Reference to ARIB Symbols

The proposal shows "ARIB code" values in the tables of symbols that are proposed to be encoded. This 4-digit "ARIB code" is derived from the ARIB characters' JIS code row/cell values by padding the cell number to two digits and concatenating the row and cell values to a 4-digit number. For example, where the proposal shows an "ARIB code" of 9001, it refers to the ARIB standards' character assigned to JIS row 90 and cell 1.

Please either explain the "ARIB code" notation, for example using text like the paragraph above, or else refer to "ARIB JIS row/cell values" and show them as 90/1 (or 90/1) and 93/30, or similar.

Proposed and Non-Proposed Symbols

Not proposed for encoding:

"Close caption symbols which are sequences of Latin text sometimes requiring a pair of characters (such „(ce‟ and „mb)‟, in all ARIB 9256-9285."

Some of these symbols enclose a single Latin letter, some two letters, some symbols are pairs intended to be put next to each other and together enclose three or four Latin letters.
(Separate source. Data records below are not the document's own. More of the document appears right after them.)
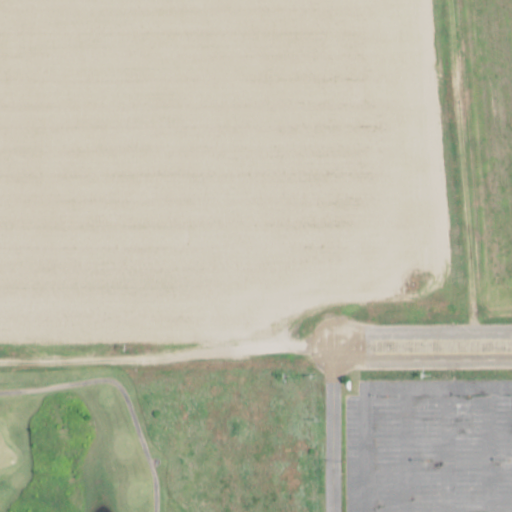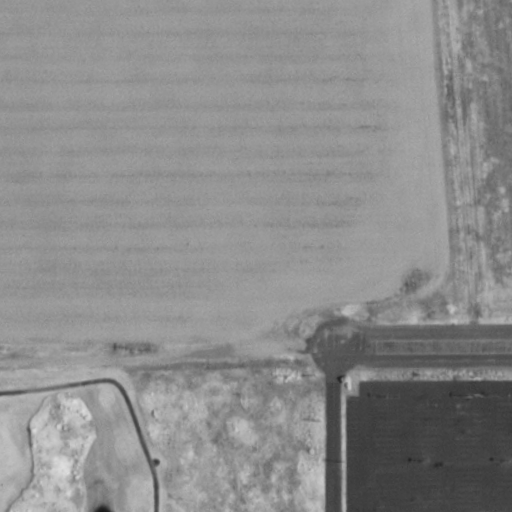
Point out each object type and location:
road: (422, 331)
road: (168, 349)
road: (422, 361)
road: (335, 429)
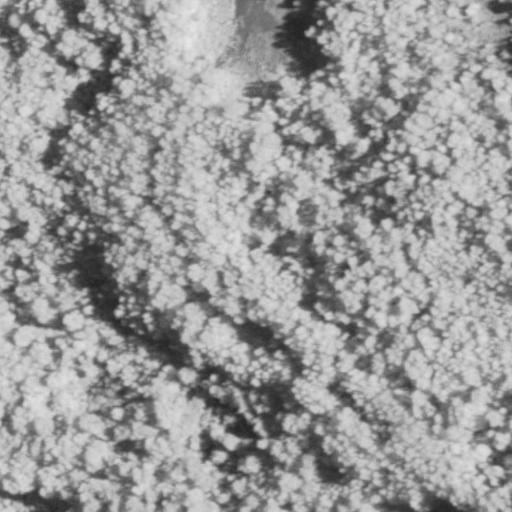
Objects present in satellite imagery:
road: (479, 502)
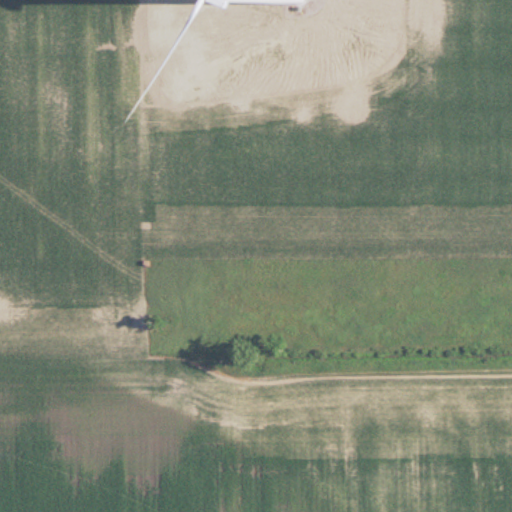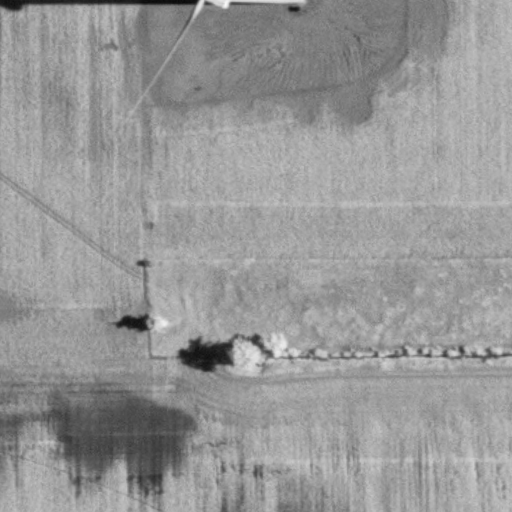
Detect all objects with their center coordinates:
wind turbine: (296, 3)
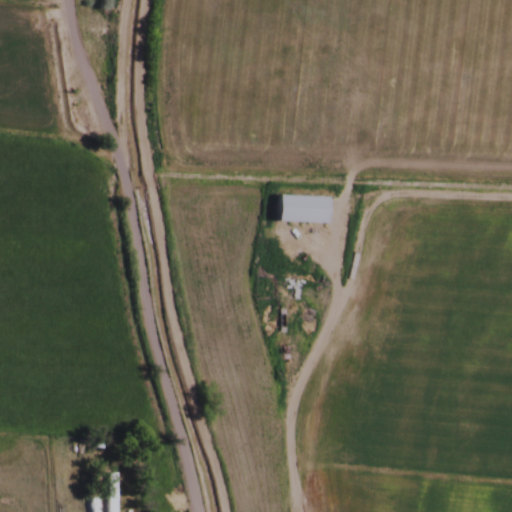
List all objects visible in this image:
building: (296, 210)
road: (127, 254)
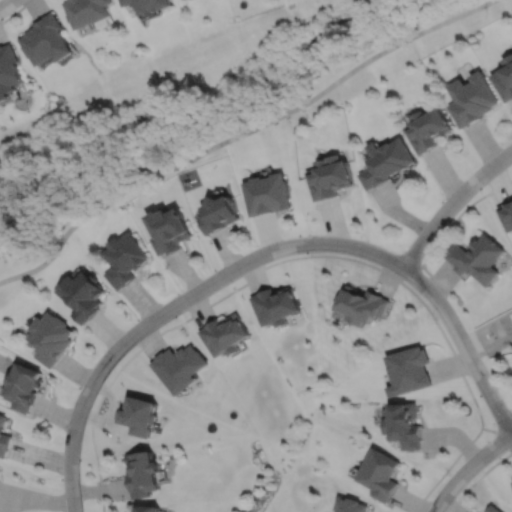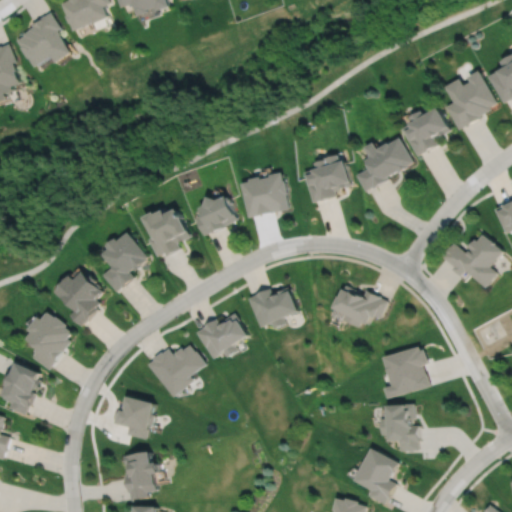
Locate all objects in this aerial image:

Question: Why omit these but encode other parenthesized Latin letters, and other compatibility variants of (sequences of) ASCII characters?

Further not proposed:

"Duplicate within the ARIB set (such as 9058 and 9330), in that case only one instance is proposed"

While 90/58 and 93/30 look the same (Kanji "two" in an enclosing square), the former's description is "bilingual broadcasting service" and the latter is in a contiguous set of characters for 1, 2 and 3.

Question: Should we treat this as a duplicate in the source character set, or disunify?
Note: L2/08-188 item 1 refers to the same pair of characters

There are 394 symbols defined in ARIB STD-B24 Table 7-10. This proposal is for adding 186 of them to Unicode. The Status section lists 41 "ARIB characters were deliberately not encoded", with explanations of which characters and why. That leaves 167 ARIB symbols that are not proposed for encoding. It is not very easy to review which ARIB symbols are not proposed for encoding, partly because the ones that are proposed for encoding are grouped logically, not ordered by ARIB row/cell values, unlike in the ARIB standards.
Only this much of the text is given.